Scaramouche, the King Maker is its much more dark and cynical cousin. Gone, for the most part, are Andre Louis' unending witty repartee and cutting come-backs. He is now pure Machiavellian schemer who seems to bring the downfall of the powerful as a whim and sends men (mostly scoundrels, but innocents also get caught as collateral damage) to the guillotine simply as a game or test of his skill. Despite being one of the best swordsmen in France, there is not a single duel. He never draws his blade. His mind and capacity to plot and exploit the weaknesses of powerful men is much more powerful.
We watch over and over again as he coaxes the wealthy and powerful out onto a limb, while he saws it off behind them with a cynical smile, taking no joy in his success. He has no true motivation, no principles----he does not support any cause, in fact he has contempt for those who benefit from his machinations. He just manipulates and wreaks havoc.

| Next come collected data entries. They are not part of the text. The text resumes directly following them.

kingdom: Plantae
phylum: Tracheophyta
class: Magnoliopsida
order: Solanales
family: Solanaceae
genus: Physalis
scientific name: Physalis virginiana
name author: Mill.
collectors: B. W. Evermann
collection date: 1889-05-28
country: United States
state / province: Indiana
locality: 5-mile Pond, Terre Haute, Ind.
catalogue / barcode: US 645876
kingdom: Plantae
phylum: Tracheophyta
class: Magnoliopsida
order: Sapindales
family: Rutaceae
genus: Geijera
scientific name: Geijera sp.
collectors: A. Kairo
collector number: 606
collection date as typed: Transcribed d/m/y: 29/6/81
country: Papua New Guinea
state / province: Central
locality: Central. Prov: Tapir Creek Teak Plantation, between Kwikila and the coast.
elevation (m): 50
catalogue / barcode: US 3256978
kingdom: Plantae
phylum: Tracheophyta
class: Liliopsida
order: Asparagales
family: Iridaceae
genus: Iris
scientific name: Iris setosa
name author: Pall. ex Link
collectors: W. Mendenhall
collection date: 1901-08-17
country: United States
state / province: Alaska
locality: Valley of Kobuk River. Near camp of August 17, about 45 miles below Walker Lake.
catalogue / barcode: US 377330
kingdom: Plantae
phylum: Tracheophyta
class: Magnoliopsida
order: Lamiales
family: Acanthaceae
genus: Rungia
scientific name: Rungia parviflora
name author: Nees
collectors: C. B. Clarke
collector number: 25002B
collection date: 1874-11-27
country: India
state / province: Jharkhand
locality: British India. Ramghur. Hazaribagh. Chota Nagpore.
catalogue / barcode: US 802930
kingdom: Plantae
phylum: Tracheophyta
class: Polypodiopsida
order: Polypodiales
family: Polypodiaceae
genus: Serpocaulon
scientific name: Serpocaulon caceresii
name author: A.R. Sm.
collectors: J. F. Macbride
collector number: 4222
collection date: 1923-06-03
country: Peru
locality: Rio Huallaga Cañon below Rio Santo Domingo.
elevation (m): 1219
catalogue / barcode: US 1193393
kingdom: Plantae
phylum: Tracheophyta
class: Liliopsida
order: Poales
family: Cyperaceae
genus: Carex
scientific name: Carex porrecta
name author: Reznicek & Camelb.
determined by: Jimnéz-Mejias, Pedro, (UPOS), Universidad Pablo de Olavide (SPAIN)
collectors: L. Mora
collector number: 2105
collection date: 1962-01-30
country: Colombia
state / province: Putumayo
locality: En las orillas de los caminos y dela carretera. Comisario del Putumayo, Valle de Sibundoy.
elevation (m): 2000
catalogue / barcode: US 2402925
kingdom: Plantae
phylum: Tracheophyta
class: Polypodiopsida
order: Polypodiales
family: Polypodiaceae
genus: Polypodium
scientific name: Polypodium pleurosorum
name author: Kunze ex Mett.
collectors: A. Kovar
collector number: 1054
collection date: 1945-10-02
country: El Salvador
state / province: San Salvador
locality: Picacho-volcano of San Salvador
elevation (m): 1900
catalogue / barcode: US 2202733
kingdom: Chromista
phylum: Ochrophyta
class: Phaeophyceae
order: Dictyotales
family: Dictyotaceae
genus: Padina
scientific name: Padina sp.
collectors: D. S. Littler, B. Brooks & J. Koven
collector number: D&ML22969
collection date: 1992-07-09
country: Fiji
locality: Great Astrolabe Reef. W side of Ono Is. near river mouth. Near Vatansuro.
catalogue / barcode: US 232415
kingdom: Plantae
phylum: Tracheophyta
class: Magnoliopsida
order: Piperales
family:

Yes, his love for Aline in a primary motivator, but I found his behavior to be disturbing and amoral. I think that might be what Sabatini was looking for. This novel is a condemnation of the French Revolution as well as how power corrupts all it touches. There are no heroes in this novel, really. All are protecting their own interest and whose head will fall into the basket is more a function of timing and which way the wind blows.
The King Maker is nowhere near as much fun as Scaramouche. It is sort of like The Unforgiven was to westerns---an adventure of the French Revolution without the romance and myth. Just betrayal, greed, the exercise of power, and the basest of human traits on display. In other words, it is realistic and a more complex and modern novel.